In this notebook, we'll be using estimation algorithms, which can all be found under the `ri.estimation.algos` namespace. You can see a list of [existing algorithms](https://rail-hub.readthedocs.io/en/latest/source/rail_stages/estimation.html), or you can also explore the available options using tab-complete. Each algorithm will have its own namespace, for example, the namespace for KNN is `k_nearneigh`. Each of these algorithms will then have an `informer` and `estimator` method.

To get the docstrings for a function, including what parameters it needs and what it returns, you can just put a question mark after the function call or use the `help()` function, as you would with any python function. For example, we'll be using the KNN estimator function later, so we can take a look at what it needs:

In [None]:
ri.estimation.algos.k_nearneigh.k_near_neigh_estimator?

## 1. Setting up your data

In this notebook we'll be using the ['Estimation' stage](https://rail-hub.readthedocs.io/en/latest/source/rail_stages/estimation.html) of RAIL. The estimation algorithms, or `Estimators`, have both an *inform* method and an *estimation* method:

- **Inform**: calibrates the photometric redshift estimation algorithms, so it requires both photometry data and the true redshifts of the galaxies. 
- **Estimation:** uses the calibrated algorithm to estimate the redshifts of the galaxies you're interested in given their photometry. 

This means we'll need two separate data sets, one for calibration and one for estimating on. We'll start by getting those data sets set up. `test_dc2_training_9816.hdf5` is what we'll use for calibrating the *inform* method, and `test_dc2_validation_9816.hdf5` will act as our 'real' galaxy photometry, or target data set, which we will provide to the *estimation* method to get our photometric redshifts (photo-z). 

Both files contain data drawn from the cosmoDC2_v1.1.4 truth extragalactic catalog generated by DESC with model 10-year-depth magnitude uncertainties.  The calibration data contains roughly 10,000 galaxies, while the target data contains roughly 20,000. In a real-world scenario, you'll be bringing your own "test" data at least, but also likely your calibration data set as well. 

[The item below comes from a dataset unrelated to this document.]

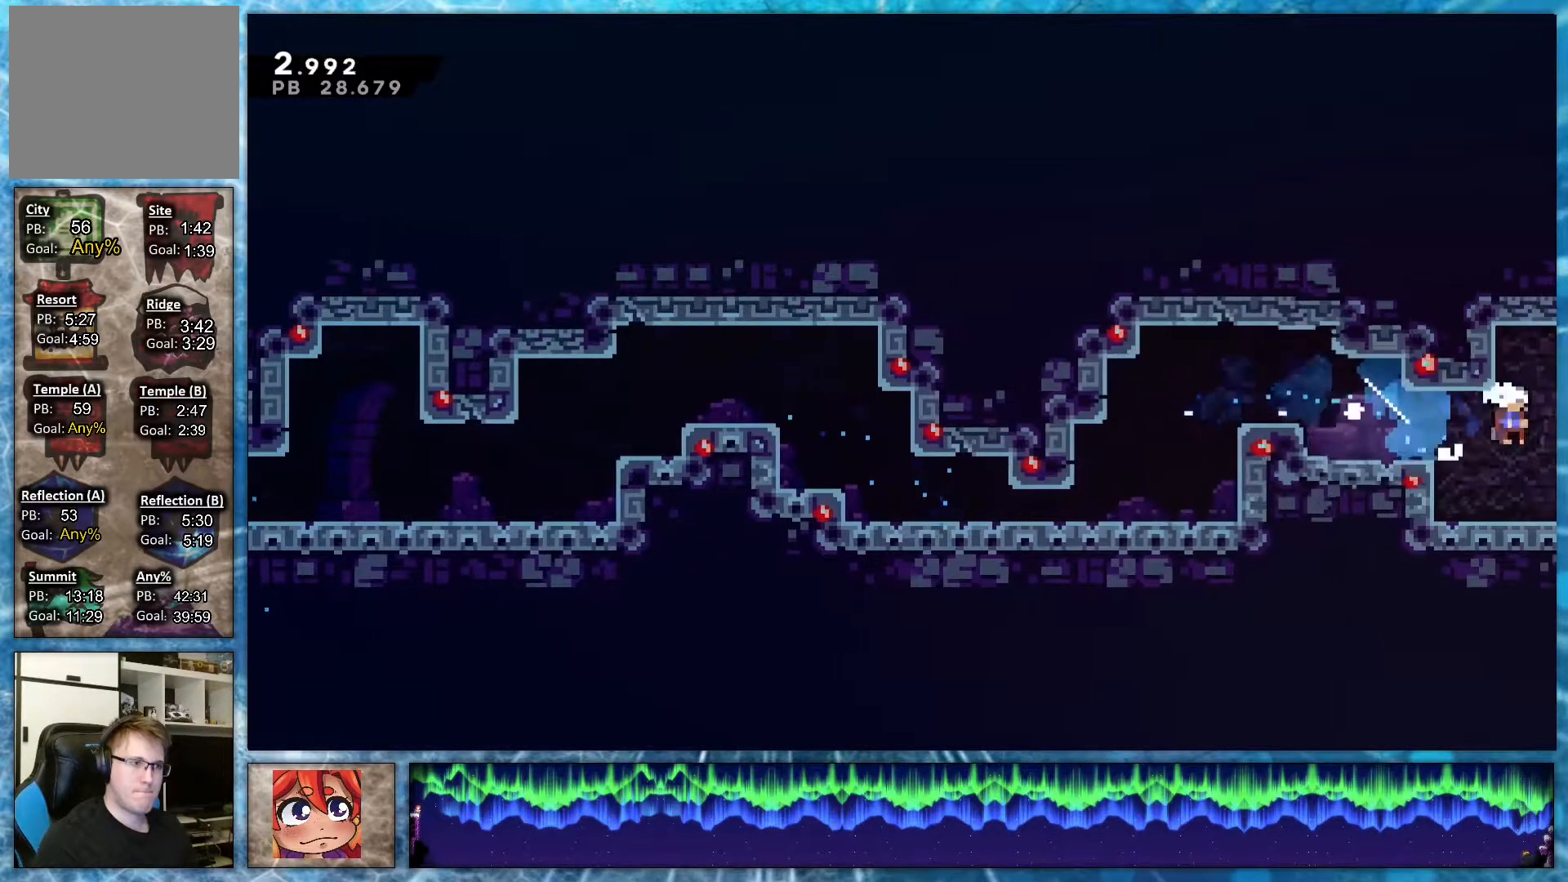
{"buttons": ["L2", "DPAD_RIGHT"], "events": [[67, "R1", "up"], [83, "R2", "up"], [500, "DPAD_DOWN", "up"]]}
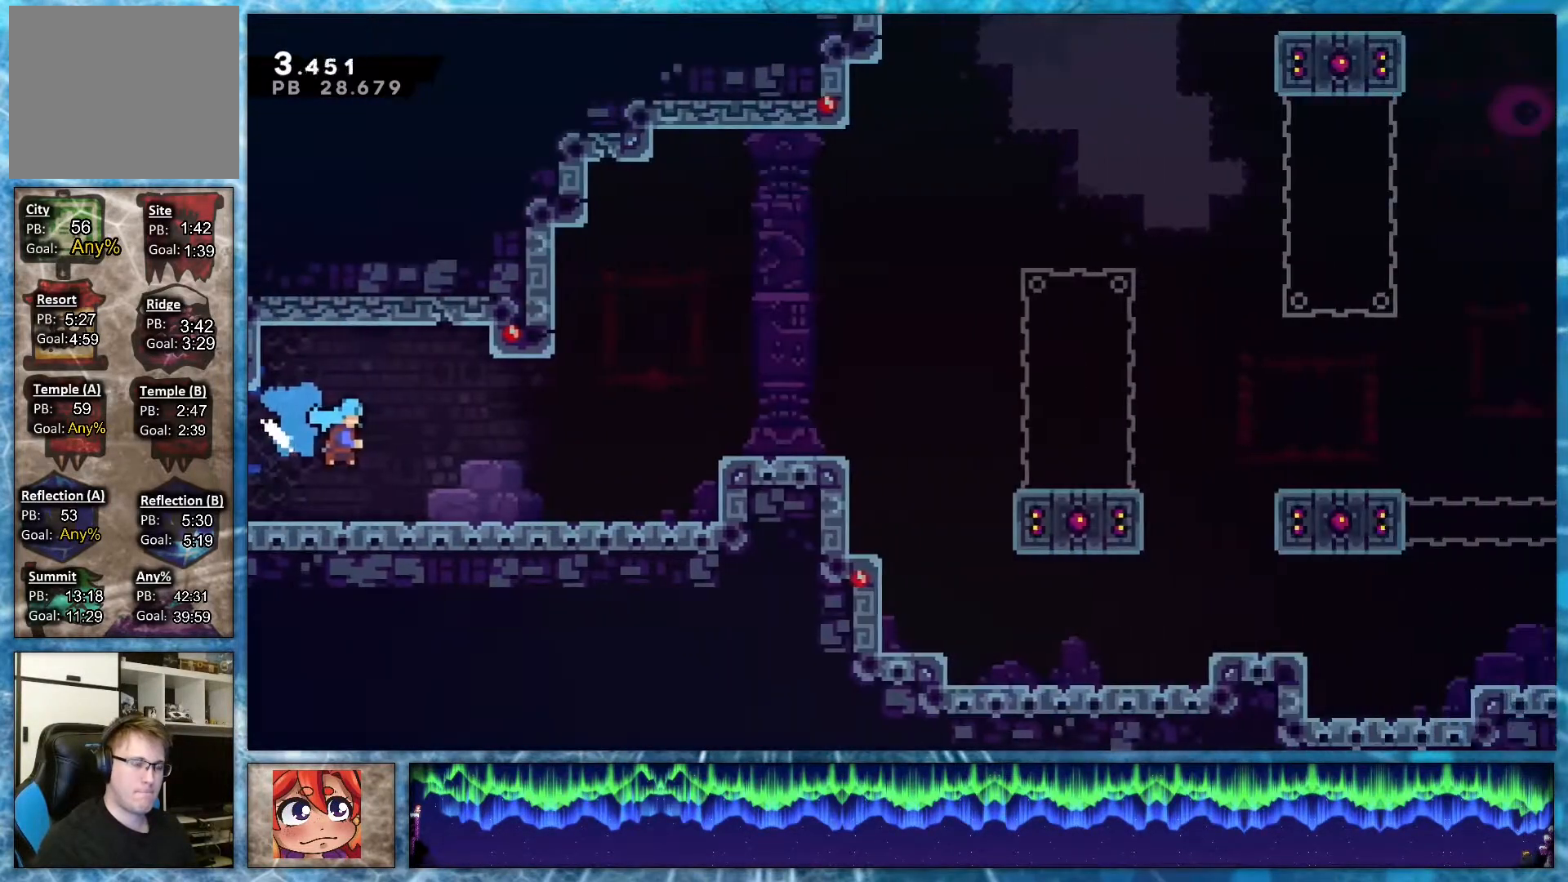
{"buttons": ["CROSS", "L2", "R1", "DPAD_RIGHT"], "events": [[300, "R1", "down"], [483, "CROSS", "down"]]}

First, we'll use the `find_rail_file` function to get the full path to the data files mentioned above.


In [None]:
calibration_data_file = find_rail_file(
    "examples_data/testdata/test_dc2_training_9816.hdf5"
)
test_data_file = find_rail_file("examples_data/testdata/test_dc2_validation_9816.hdf5")
print(calibration_data_file)

Now let's read these files in. We'll start by reading in the calibration data, and converting it to a Pandas DataFrame to make it easier to read.

We use the [tables_io](https://tables-io.readthedocs.io) package in order to read in these HDF5 files.

**NOTE:** Your data doesn't have to be in HDF5 files. The only main requirement is that the data in-memory is in a table format, such as a Pandas DataFrame.

In [None]:
# read in file
calibration_data = tables_io.read(calibration_data_file)
print(type(calibration_data), calibration_data.keys())

# get the data table out of the photometry dictionary and convert to pandas DataFrame
calibration_data = calibration_data["photometry"]
calibration_data = tables_io.convert(calibration_data, "pandasDataFrame")
print(calibration_data.info())

The `calibration_data` is now a Pandas DataFrame, containing information on 10,225 galaxies. It has magnitudes for the *ugrizy* bands, including errors, and the true redshift of these galaxies. 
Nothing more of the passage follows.